Learning state representations has gained steady popularity in reinforcement
learning (RL) due to its potential to improve both sample efficiency and
returns on many environments. A straightforward and efficient method is to
generate representations with a distinct neural network trained on an auxiliary
task, i.e. a task that differs from the actual RL task. While a whole range of
such auxiliary tasks has been proposed in the literature, a comparison on
typical continuous control benchmark environments is computationally expensive
and has, to the best of our knowledge, not been performed before. This paper
presents such a comparison of common auxiliary tasks, based on hundreds of
agents trained with state-of-the-art off-policy RL algorithms. We compare
possible improvements in both sample efficiency and returns for environments
ranging from simple pendulum to a complex simulated robotics task.
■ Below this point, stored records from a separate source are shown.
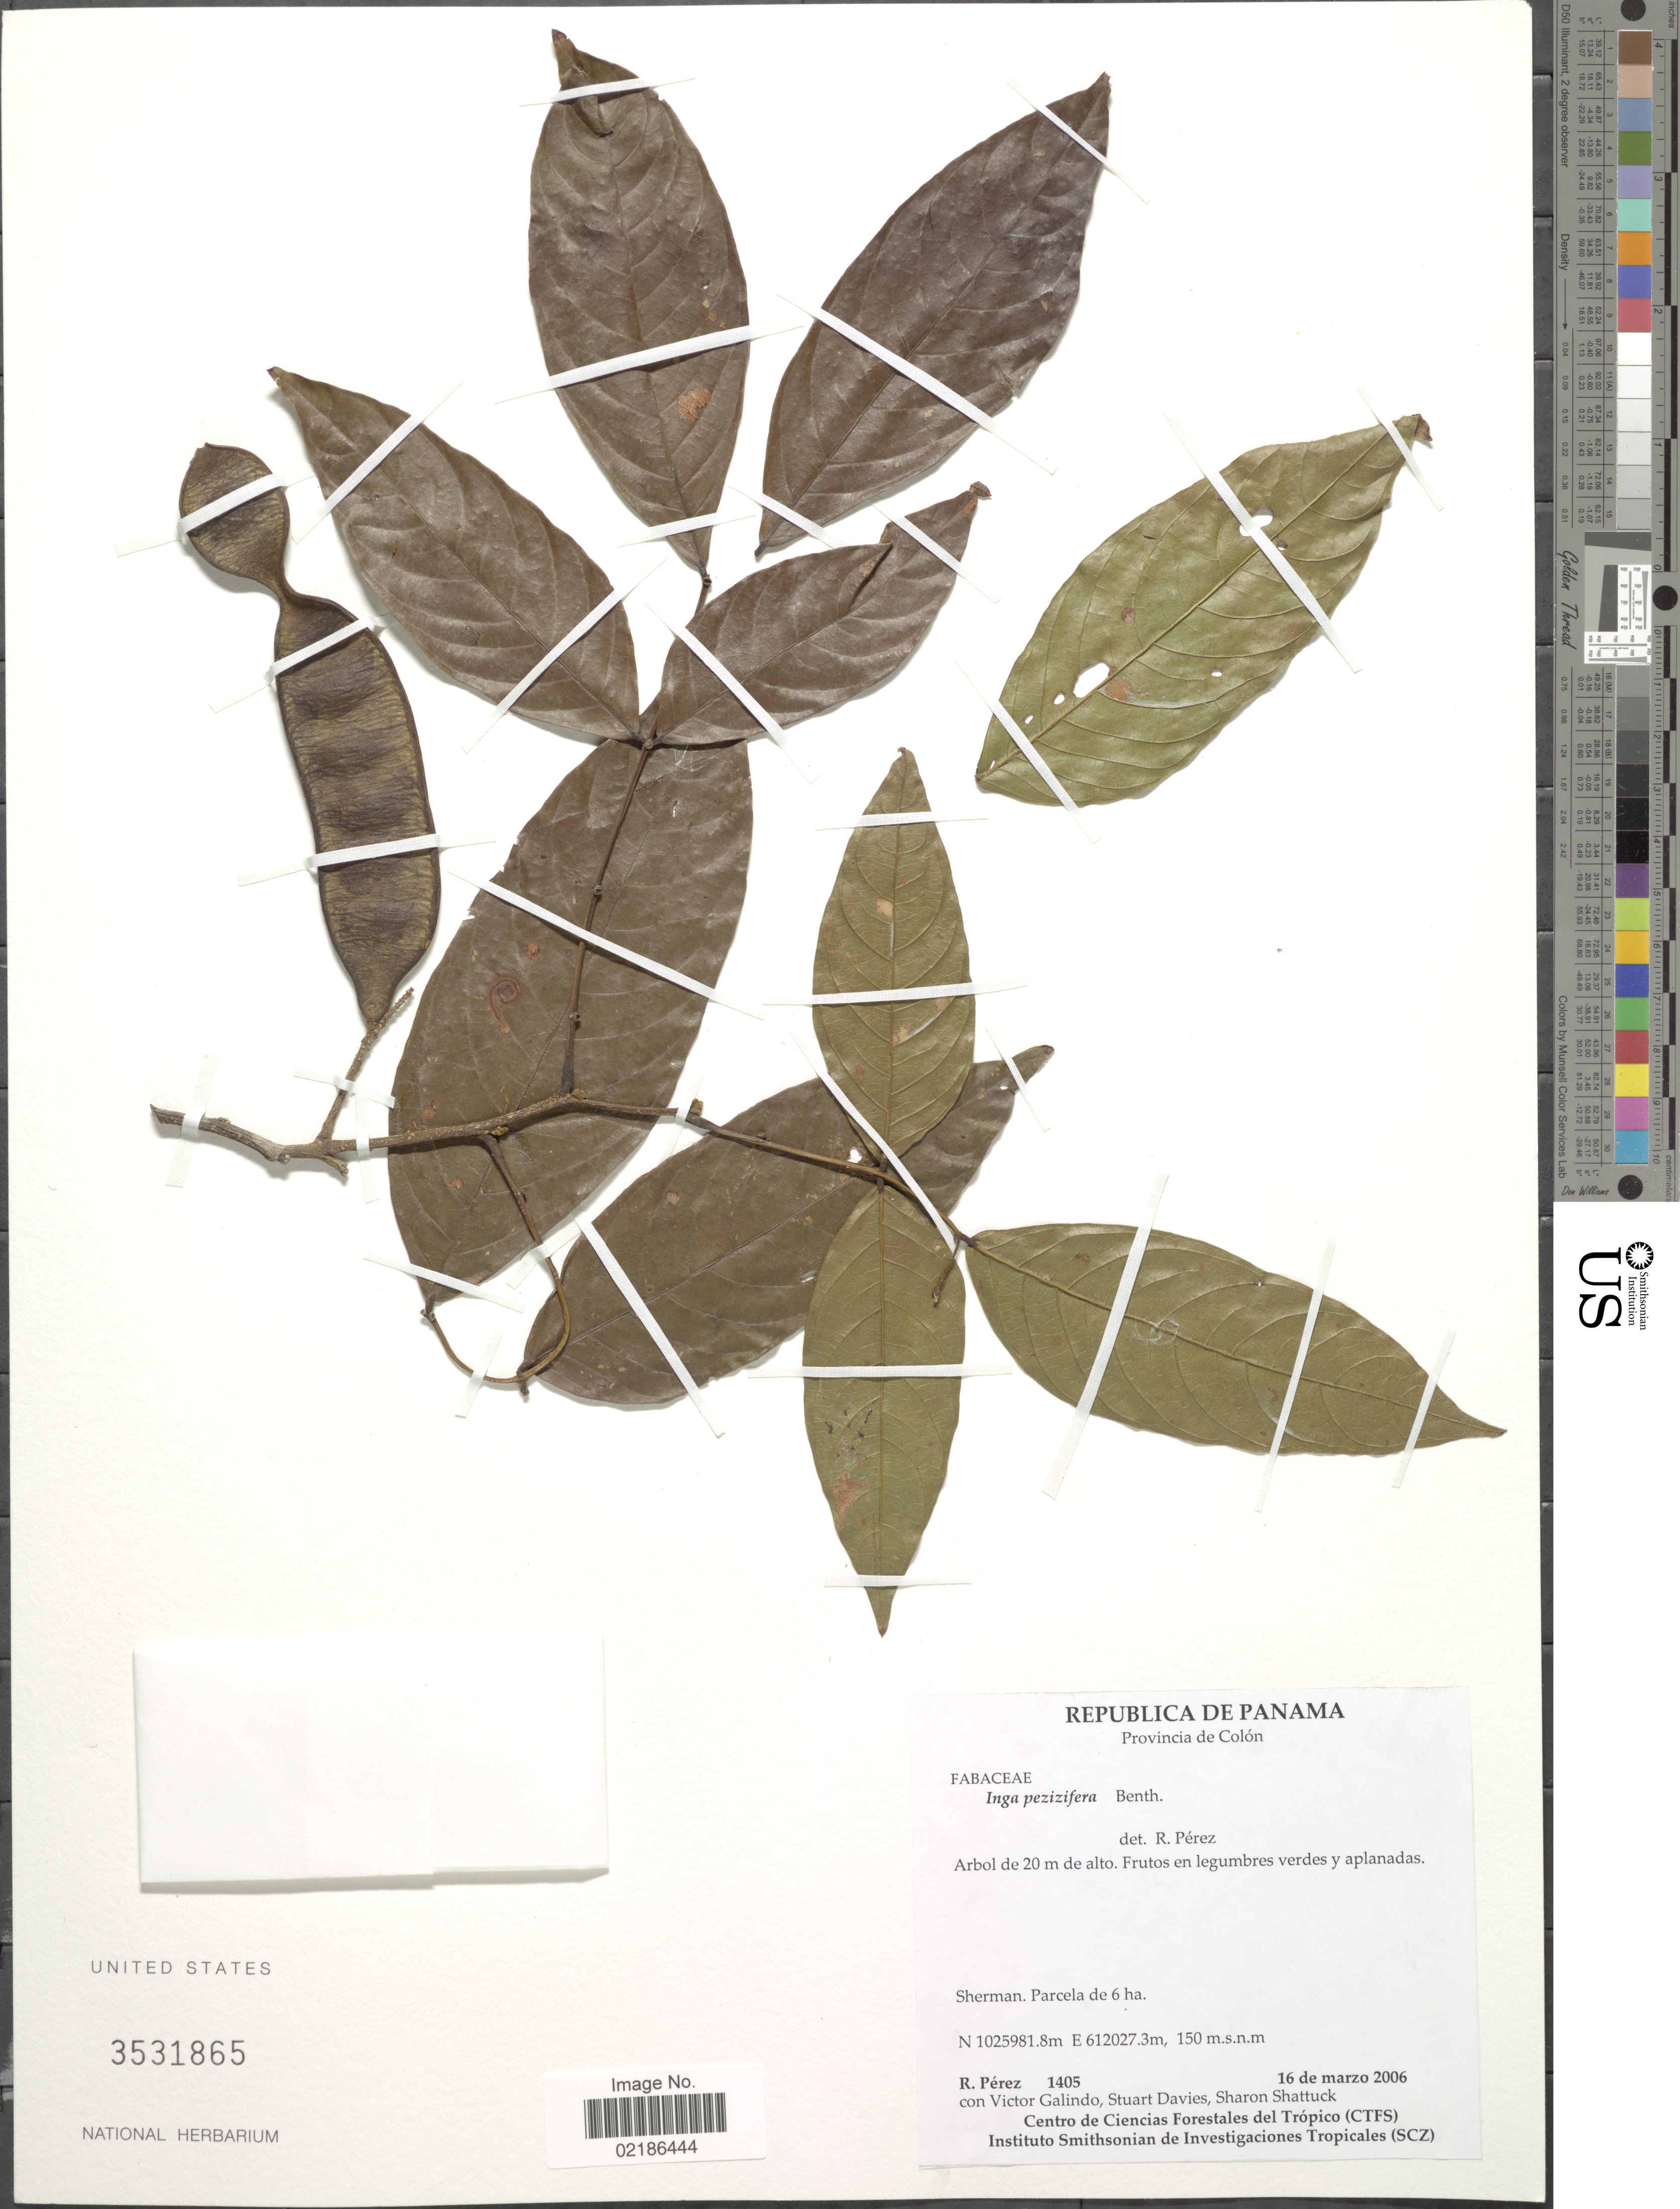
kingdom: Plantae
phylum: Tracheophyta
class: Magnoliopsida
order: Fabales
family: Fabaceae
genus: Inga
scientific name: Inga pezizifera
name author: Benth.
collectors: R. Perez, V. Galindo, S. Davies & S. Shattuck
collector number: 1405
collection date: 2006-03-16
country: Panama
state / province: Colón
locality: Republica de Panama, Sherman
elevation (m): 150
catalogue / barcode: US 3531865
Our findings
show that representation learning with auxiliary tasks is beneficial for
environments of higher dimension and complexity, and that learning environment
dynamics is preferable to predicting rewards. We believe these insights will
enable other researchers to make more informed decisions on how to utilize
representation learning for their specific problem.

生成表示在强化学习中得到了稳步流行，由于其在提高样本效率和许多环境中的回报方面的潜力。本文对常见的辅助任务进行了比较，基于数百个使用最先进的离策略强化学习算法训练的代理程序。发现显示，辅助任务的表示学习对于维度和复杂度较高的环境是有利的，并且学习环境动态性胜于预测奖励。我们相信这些洞察将使其他研究人员能够更明智地决定如何利用表示学习解决他们的特定问题。